Goldilocks in hiding as bears dominate Mackenzie outlook

Investment management firm's mid-year outlook suggests economic headwinds will subdue equities for the remainder of 2023

Goldilocks in hiding as bears dominate Mackenzie outlook
Steve Randall

Investors should prepare for some challenging economic and market conditions for the second half of 2023 according to a new outlook from Mackenzie Investments.

The firm says that a return to a balanced economy where inflation is tamed but without a recession (a so-called ‘Goldilocks economy’) is not on the horizon for Canada or globally.

Instead the domestic and global economy is destined for a longer period of central bank tightening, tighter credit availability, stubborn inflation, and geopolitical events.

This will impact capital markets which may well have a bearish narrative in the months ahead.

In its 2023 Outlook: The Blue Book, Mackenzie predicted that inflation would be sticky and interest rates would remain high and the fallout of that is starting to be seen, especially in the US with the recent bank failures. 

“As a result, credit creation will slow at the margins, making it more difficult for businesses and households to fund spending, the impact of which may ripple throughout the economy,” said Steve Locke, CIO of Fixed Income and Multi-Asset Solutions at Mackenzie Investments.

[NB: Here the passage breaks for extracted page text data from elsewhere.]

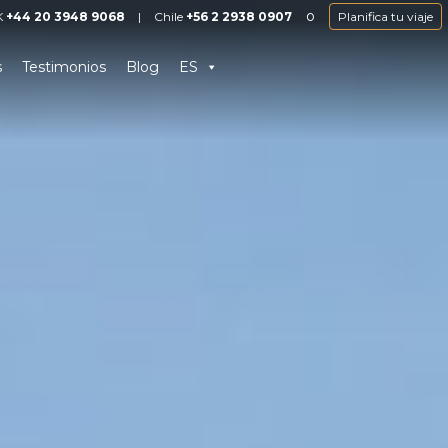
o
K
+44 20 3948 9068
|
Chile
+56 2 2938 0907
Planifica tu viaje
s
Testimonios
Blog
ES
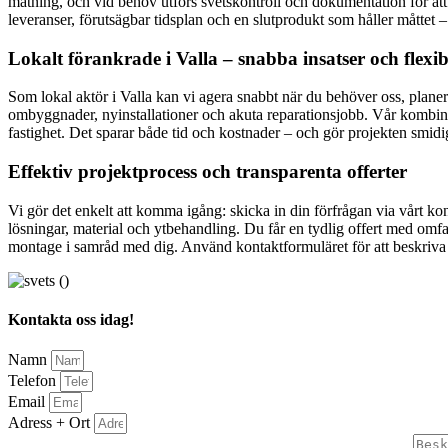
mätning, och vid behov utförs svetskontroll och dokumentation för att v
leveranser, förutsägbar tidsplan och en slutprodukt som håller måttet –
Lokalt förankrade i Valla – snabba insatser och flexi
Som lokal aktör i Valla kan vi agera snabbt när du behöver oss, plane
ombyggnader, nyinstallationer och akuta reparationsjobb. Vår kombinat
fastighet. Det sparar både tid och kostnader – och gör projekten smidi
Effektiv projektprocess och transparenta offerter
Vi gör det enkelt att komma igång: skicka in din förfrågan via vårt kont
lösningar, material och ytbehandling. Du får en tydlig offert med omfa
montage i samråd med dig. Använd kontaktformuläret för att beskriva 
Kontakta oss idag!
Namn
Telefon
Email
Adress + Ort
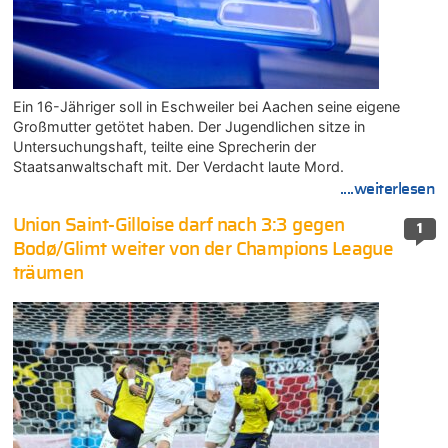
Ein 16-Jähriger soll in Eschweiler bei Aachen seine eigene
Großmutter getötet haben. Der Jugendlichen sitze in
Untersuchungshaft, teilte eine Sprecherin der
Staatsanwaltschaft mit. Der Verdacht laute Mord.
....weiterlesen
Union Saint-Gilloise darf nach 3:3 gegen
1
Bodø/Glimt weiter von der Champions League
träumen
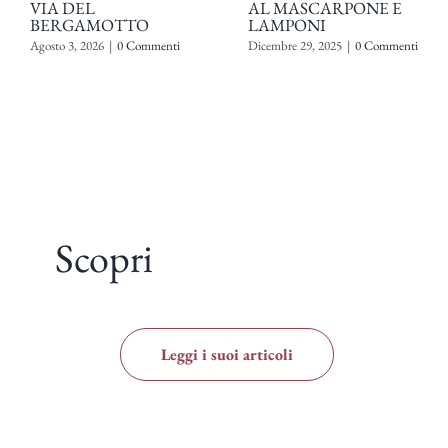
VIA DEL
AL MASCARPONE E
BERGAMOTTO
LAMPONI
Agosto 3, 2026
|
0 Commenti
Dicembre 29, 2025
|
0 Commenti
Scopri
Leggi i suoi articoli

Major impacts on capital markets

In the firm’s mid-year outlook, it points to a slowing global economy and highlights three areas that are likely to dominate capital markets in the months ahead.

Firstly, tighter monetary policy that has led to lenders tightening access to credit and the cost of borrowing rising. Mackenzie says investors should not expect imminent rate cuts.

“Achieving the 2% inflation target remains the priority for central banks, which will encourage them to keep interest rates high throughout 2023,” Locke noted. “As a result, bond yields will remain elevated, creating pressure on consumers and business from higher interest rates on debts in the months ahead.”  

Secondly, risk assets such as equities are likely to be impacted by headwinds consistent with a slowing economy such as weakened wage rises dampens consumer spending.

“Strength in the consumer sector and low unemployment have so far helped to offset the impacts of high inflation and interest rates, but growth has slowed, particularly in Canada as high consumer debt is negatively impacted by elevated interest rates,” said Lesley Marks, CIO of Equities and Mackenzie Investments.

Finally, the ongoing war in Ukraine has increased the likelihood of a recession in Europe in 2024. Meanwhile, China is set to rebound from its strict Covid lockdowns and help boost emerging economies.

Mackenzie also sees China driving demand for alternatives to the US dollar as reserve currencies.

“Geopolitical dynamics have continued to fuel economic concerns, with conflicts mounting and tensions rising between global powers. It will be important for investors to heed the potential of geopolitical risks in their portfolios as we navigate our way through to 2024,” concluded Marks.